The Battle of the Crater, arguably the most famous battle of the Siege of Petersburg, occurred on this date 148 years ago, on July 30, 1864.  For further information on the battle of the Crater, as well as numerous first person accounts, see my Battle of the Crater page at the Siege of Petersburg Online.

Battle of the Crater: July 30, 1864

Battle of the Crater: July 30, 1864

Most know the basics of the story:

  • Col.
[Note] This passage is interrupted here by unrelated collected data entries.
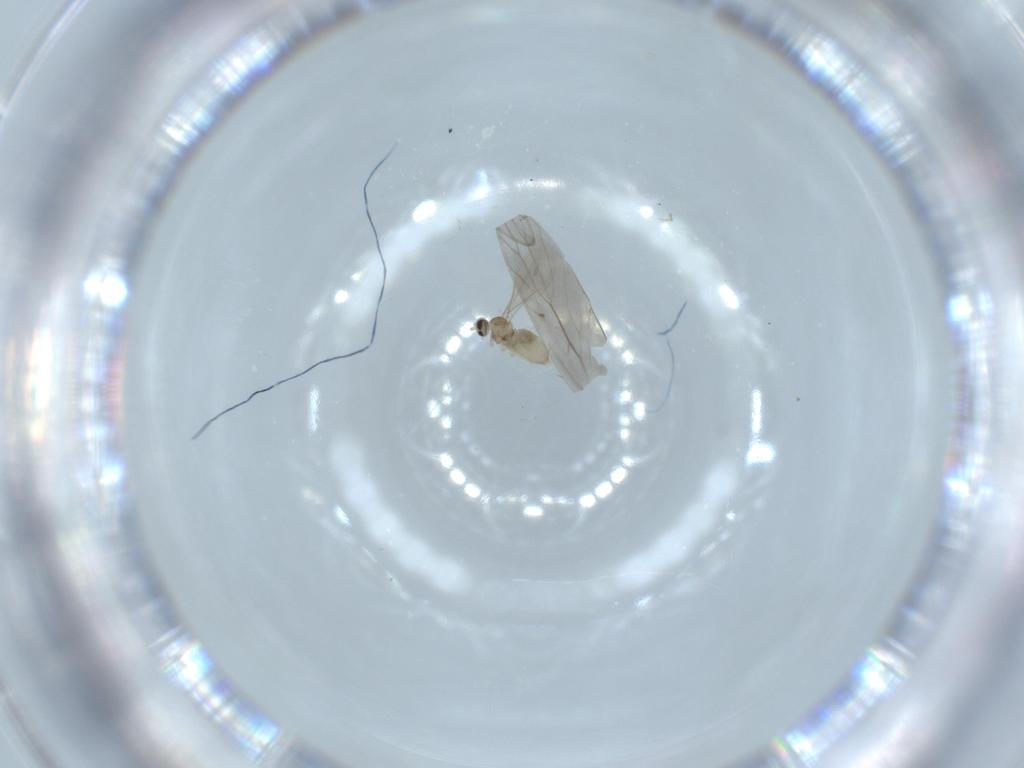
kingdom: Animalia
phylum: Arthropoda
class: Insecta
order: Diptera
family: Cecidomyiidae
Henry Pleasants and his miners in the 48th Pennsylvania did what many professionals considered impossible, digging a shaft over 500 feet long and building a gallery for explosives underneath Elliott’s Salient.
  • The only African-American division in Burnside’s 9th Corps, under BG Edward Ferrero, was trained for the assault after the mine exploded, though exactly what training was done is still in dispute.
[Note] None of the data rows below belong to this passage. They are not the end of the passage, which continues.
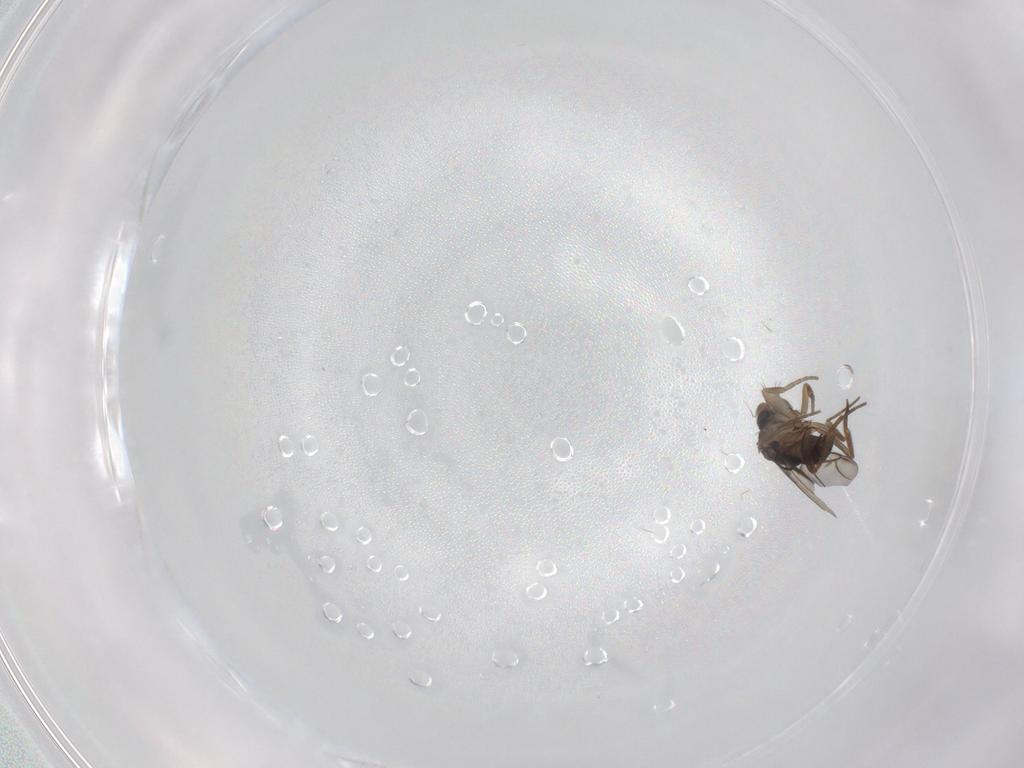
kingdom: Animalia
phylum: Arthropoda
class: Insecta
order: Diptera
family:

  • Once Meade got wind of which division was leading the assault, he told Burnside another division would have to be chosen.  He was afraid that he would be accused of slaughtering Black men if the assault was a failure.
  • Burnside, perhaps sulking at this intrusion, had the three white division commanders draw straws.  James Ledlie, the “winner”, was perhaps the worst division commander in the entire Army of the Potomac, and he proved this on the day of the battle.
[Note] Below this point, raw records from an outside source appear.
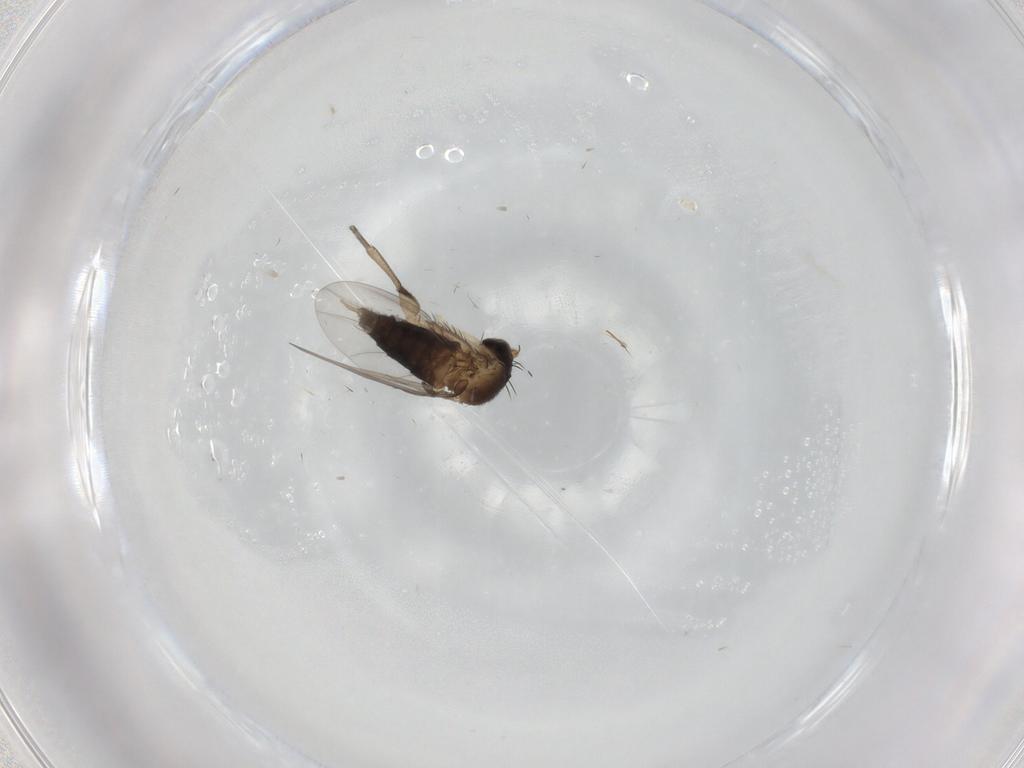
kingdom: Animalia
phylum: Arthropoda
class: Insecta
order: Diptera
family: Phoridae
  • The explosion was originally scheduled to go off a little after 3:30 in the morning of July 30, 1864, but after a mishap with the fuse, the mine finally exploded at 4:44 a.m.
  • Union troops poured into the Crater after a period of delay, but never made a concerted effort to reach the high ground on Cemetery Hill  closer to Petersburg.
  • The Confederate survivors held on tenaciously on the flanks of the Union intrusion into their lines, long enough for portions of William Mahone’s division to organize a counterattack out of a ravine to the west and northwest of the Crater.
  • Though David Weisiger’s Virginians, Mahone’s old brigade, have received the lion’s share of credit for this successful counterattack, other units played an important role as well.
  • By the time the Confederate counterattack had occurred, Ferrero’s Black soldiers were among those Union troops packed into the Crater.
  • The massacre at Fort Pillow had occurred earlier in 1864, and some Confederates claimed to have heard Ferrero’s men yelling “No quarter!” while advancing.
  • By the time Mahone’s division attacked the Crater, they had been made aware of the “No Quarter!” shouts and were determined to act in kind.
  • The result was a massacre, with some Black soldiers being killed after surrendering, and many others being treated roughly as they were herded to the rear as prisoners.
  • In the end, the breach in the Confederate line was sealed, and the day was a Union disaster.  Meade, who had tried to prevent the slaughter of Black soldiers for political reasons, ironically failed in this task due to ensuing events.
  • The Siege of Petersburg was destined to continue for another eight long months.